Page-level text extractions
======

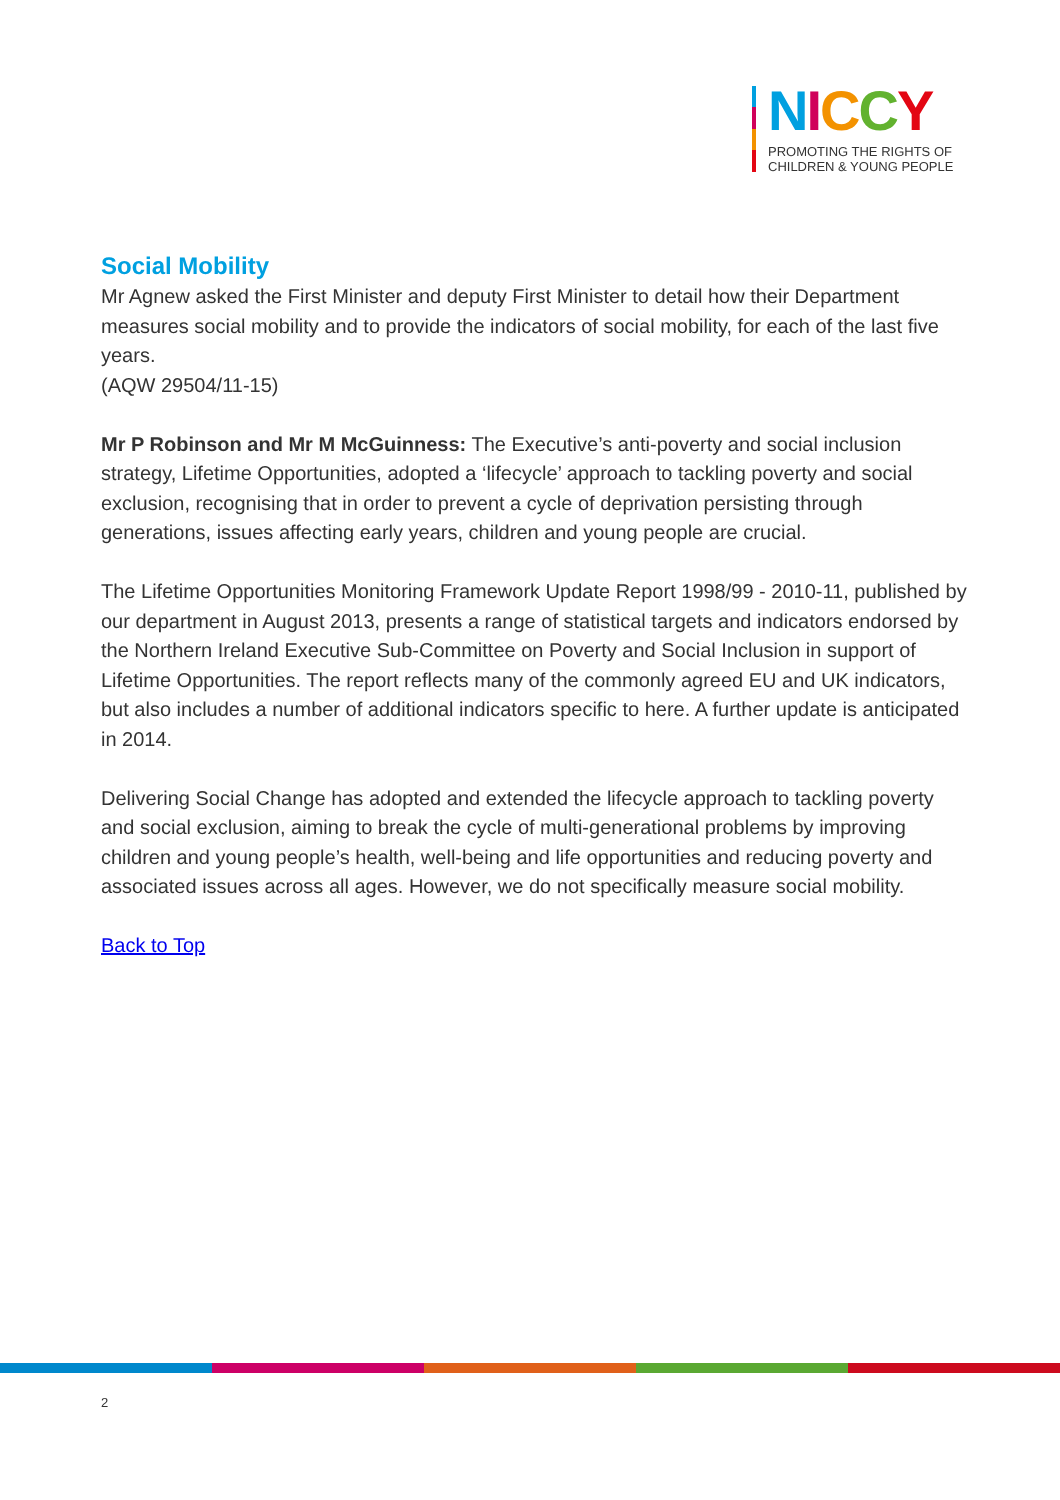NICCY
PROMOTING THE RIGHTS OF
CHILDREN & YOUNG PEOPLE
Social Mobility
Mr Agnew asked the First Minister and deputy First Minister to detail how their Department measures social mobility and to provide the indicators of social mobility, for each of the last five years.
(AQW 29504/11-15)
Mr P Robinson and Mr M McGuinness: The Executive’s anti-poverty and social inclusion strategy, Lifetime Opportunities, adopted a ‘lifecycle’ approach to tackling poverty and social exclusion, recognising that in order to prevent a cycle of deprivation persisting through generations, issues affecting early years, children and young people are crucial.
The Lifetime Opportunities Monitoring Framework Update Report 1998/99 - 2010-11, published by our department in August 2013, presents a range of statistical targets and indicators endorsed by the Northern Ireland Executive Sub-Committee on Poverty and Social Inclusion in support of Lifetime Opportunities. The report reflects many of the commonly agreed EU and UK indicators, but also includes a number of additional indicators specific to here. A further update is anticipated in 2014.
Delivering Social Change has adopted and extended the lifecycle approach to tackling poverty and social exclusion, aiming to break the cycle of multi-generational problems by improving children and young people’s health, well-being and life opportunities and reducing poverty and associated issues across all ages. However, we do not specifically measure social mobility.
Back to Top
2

======

Restate word for word every line from the top of the entries above to the line with "Mr P Robinson", inclusive, and skip any pictures.

NICCY
PROMOTING THE RIGHTS OF
CHILDREN & YOUNG PEOPLE
Social Mobility
Mr Agnew asked the First Minister and deputy First Minister to detail how their Department measures social mobility and to provide the indicators of social mobility, for each of the last five years.
(AQW 29504/11-15)
Mr P Robinson and Mr M McGuinness: The Executive’s anti-poverty and social inclusion strategy, Lifetime Opportunities, adopted a ‘lifecycle’ approach to tackling poverty and social exclusion, recognising that in order to prevent a cycle of deprivation persisting through generations, issues affecting early years, children and young people are crucial.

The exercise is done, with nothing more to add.